Your answer should be each line of the entries that contains the word "conflicts", copied in full.

╔══

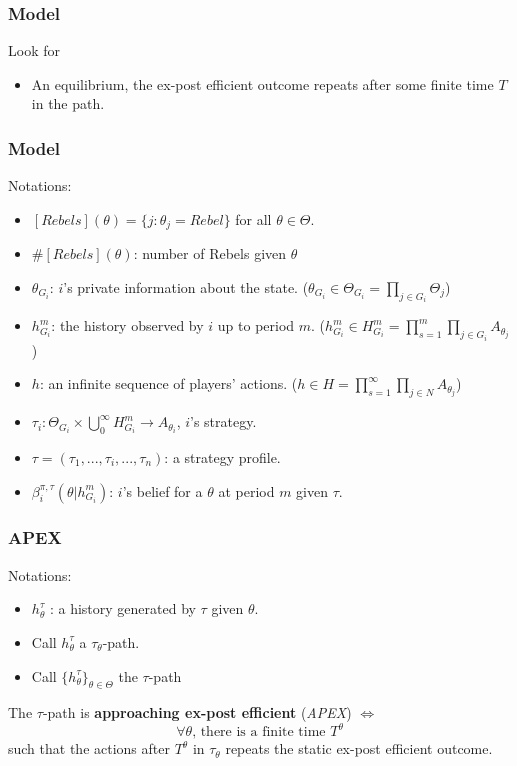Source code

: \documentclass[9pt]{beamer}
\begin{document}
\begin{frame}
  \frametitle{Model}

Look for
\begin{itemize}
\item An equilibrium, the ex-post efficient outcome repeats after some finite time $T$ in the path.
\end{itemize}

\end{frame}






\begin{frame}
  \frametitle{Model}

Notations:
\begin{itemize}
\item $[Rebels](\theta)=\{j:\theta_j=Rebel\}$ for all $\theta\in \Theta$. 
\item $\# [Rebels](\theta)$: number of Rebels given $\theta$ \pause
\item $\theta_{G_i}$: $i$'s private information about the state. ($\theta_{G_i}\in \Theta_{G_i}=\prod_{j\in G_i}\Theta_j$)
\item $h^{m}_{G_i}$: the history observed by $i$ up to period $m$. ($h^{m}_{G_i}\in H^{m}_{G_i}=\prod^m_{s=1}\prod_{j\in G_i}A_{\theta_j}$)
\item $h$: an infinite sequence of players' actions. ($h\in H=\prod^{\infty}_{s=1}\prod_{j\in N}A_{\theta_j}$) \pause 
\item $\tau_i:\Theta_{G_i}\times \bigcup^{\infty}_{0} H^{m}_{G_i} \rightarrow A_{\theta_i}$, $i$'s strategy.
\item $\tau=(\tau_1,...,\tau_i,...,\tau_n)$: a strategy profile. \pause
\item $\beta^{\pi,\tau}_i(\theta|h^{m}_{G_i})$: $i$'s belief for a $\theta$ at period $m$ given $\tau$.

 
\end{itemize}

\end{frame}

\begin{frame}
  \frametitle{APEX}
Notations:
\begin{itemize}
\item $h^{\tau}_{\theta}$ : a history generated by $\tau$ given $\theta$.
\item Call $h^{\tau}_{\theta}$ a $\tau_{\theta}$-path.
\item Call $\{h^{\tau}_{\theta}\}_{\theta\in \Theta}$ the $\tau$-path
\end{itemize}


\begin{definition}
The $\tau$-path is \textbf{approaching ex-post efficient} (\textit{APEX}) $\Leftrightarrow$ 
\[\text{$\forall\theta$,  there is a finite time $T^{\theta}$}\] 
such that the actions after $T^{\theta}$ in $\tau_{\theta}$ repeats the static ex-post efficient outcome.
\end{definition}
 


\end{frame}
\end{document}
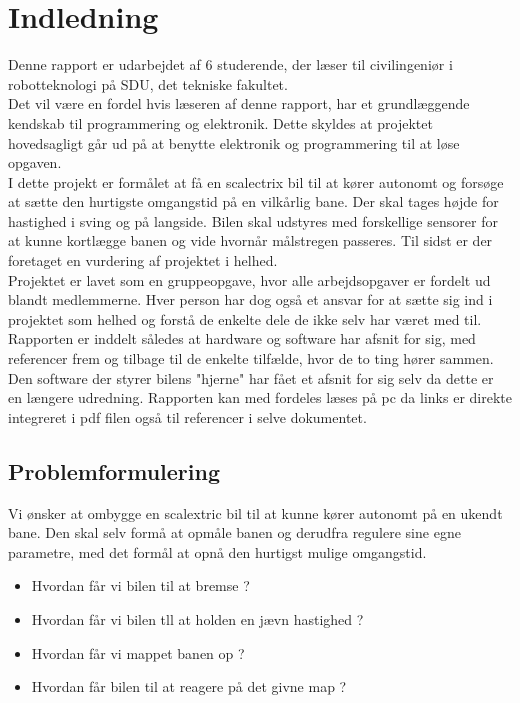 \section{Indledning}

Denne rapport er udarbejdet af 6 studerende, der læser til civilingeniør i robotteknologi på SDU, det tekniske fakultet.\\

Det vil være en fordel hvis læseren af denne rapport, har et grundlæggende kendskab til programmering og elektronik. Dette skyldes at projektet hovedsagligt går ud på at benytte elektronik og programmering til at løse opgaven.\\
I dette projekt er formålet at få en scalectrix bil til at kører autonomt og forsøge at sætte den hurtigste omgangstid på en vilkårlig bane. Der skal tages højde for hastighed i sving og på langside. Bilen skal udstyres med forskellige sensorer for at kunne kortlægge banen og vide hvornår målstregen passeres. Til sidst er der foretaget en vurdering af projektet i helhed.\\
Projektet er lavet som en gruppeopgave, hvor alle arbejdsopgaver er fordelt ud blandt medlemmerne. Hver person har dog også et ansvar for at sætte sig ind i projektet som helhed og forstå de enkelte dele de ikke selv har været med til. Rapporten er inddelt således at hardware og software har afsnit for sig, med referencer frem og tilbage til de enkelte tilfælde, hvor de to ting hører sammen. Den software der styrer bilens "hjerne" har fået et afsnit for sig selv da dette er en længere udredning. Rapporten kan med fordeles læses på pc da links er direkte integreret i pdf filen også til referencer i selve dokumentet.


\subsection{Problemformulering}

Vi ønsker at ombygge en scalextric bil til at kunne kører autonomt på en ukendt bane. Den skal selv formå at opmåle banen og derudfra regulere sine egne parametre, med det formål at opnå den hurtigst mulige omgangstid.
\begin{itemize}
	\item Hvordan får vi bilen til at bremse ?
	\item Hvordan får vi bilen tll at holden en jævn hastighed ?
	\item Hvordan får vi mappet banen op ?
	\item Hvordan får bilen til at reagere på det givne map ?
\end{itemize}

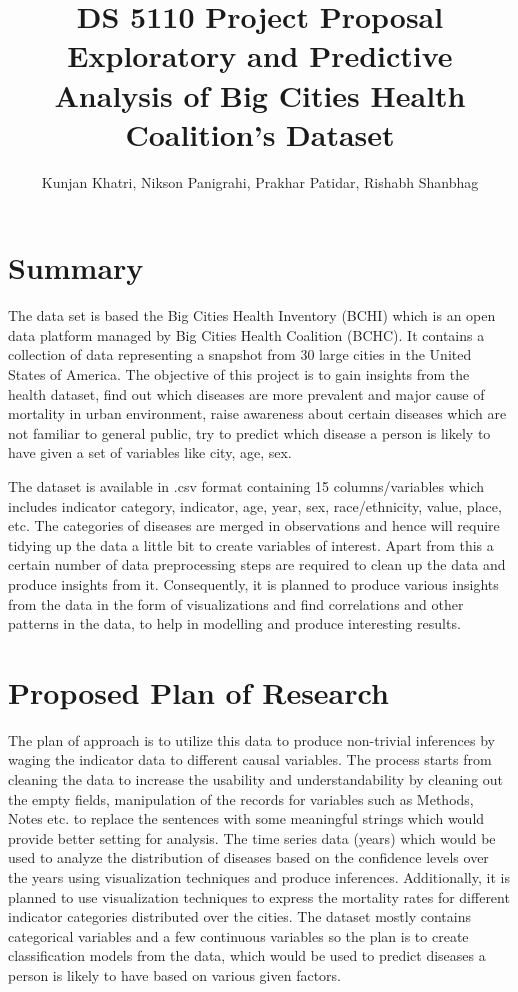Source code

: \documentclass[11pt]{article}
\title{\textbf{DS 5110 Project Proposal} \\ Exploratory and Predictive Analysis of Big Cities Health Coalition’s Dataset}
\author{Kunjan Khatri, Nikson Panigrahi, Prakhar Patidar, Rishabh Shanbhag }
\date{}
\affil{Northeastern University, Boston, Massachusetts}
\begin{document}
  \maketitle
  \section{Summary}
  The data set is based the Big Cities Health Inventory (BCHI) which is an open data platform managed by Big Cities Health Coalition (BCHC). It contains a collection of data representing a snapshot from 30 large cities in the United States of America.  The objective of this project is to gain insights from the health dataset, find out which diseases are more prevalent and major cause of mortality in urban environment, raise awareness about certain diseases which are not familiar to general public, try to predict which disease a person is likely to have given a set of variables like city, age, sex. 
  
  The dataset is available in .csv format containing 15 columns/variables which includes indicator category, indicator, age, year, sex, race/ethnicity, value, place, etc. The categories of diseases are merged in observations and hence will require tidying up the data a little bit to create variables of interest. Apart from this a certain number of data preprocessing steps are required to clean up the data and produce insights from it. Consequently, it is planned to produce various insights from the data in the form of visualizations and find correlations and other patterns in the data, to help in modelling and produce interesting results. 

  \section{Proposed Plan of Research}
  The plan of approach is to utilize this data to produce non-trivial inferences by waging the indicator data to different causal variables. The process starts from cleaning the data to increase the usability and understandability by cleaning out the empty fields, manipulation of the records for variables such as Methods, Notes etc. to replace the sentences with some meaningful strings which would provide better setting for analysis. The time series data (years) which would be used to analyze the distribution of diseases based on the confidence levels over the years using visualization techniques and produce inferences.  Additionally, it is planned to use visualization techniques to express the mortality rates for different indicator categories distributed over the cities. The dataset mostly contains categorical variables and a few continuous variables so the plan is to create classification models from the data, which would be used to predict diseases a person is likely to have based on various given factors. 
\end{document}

╚══
╔══

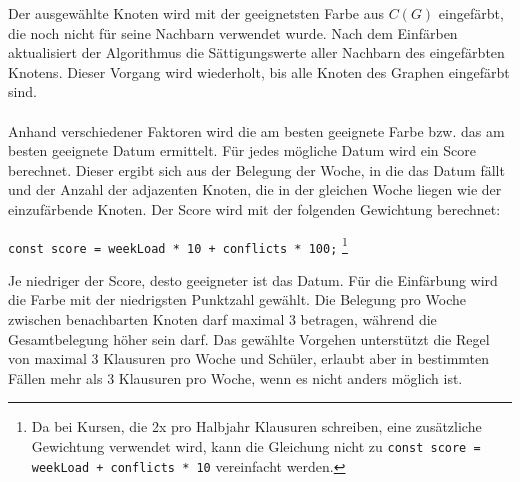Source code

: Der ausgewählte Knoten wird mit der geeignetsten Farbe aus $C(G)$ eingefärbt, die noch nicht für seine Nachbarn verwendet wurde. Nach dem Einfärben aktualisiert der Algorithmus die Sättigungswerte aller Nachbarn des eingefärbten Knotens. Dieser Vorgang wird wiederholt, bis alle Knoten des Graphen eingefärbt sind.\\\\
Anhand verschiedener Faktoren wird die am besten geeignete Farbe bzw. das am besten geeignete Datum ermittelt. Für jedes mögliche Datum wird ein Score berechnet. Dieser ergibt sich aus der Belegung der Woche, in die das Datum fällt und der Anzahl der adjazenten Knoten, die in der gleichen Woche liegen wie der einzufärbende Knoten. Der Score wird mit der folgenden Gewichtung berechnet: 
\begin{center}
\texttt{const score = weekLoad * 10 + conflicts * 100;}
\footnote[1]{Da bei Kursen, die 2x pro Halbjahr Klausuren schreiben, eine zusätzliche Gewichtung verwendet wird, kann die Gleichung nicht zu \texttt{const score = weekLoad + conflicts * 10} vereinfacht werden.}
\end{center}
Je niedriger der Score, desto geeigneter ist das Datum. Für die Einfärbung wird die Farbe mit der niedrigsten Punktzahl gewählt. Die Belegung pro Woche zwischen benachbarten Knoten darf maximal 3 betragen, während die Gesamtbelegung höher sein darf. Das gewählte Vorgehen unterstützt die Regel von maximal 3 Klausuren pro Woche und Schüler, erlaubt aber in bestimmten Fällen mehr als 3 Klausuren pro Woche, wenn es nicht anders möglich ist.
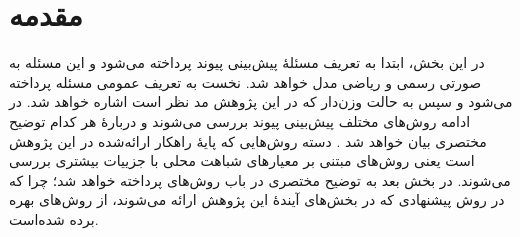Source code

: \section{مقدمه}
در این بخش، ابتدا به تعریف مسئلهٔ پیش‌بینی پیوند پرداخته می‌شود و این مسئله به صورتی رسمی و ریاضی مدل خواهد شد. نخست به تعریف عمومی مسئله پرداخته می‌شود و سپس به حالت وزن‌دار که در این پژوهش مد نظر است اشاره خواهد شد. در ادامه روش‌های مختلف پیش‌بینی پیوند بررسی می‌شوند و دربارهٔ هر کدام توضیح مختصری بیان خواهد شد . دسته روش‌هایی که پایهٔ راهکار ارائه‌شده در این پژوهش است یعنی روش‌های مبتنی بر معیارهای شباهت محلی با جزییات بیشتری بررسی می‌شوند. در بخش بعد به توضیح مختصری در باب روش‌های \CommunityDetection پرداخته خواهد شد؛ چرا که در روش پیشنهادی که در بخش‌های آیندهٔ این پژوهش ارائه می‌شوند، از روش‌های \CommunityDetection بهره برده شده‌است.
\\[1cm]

╚══

## Output for this exercise
\texttt{const score = weekLoad * 10 + conflicts * 100;}
\footnote[1]{Da bei Kursen, die 2x pro Halbjahr Klausuren schreiben, eine zusätzliche Gewichtung verwendet wird, kann die Gleichung nicht zu \texttt{const score = weekLoad + conflicts * 10} vereinfacht werden.}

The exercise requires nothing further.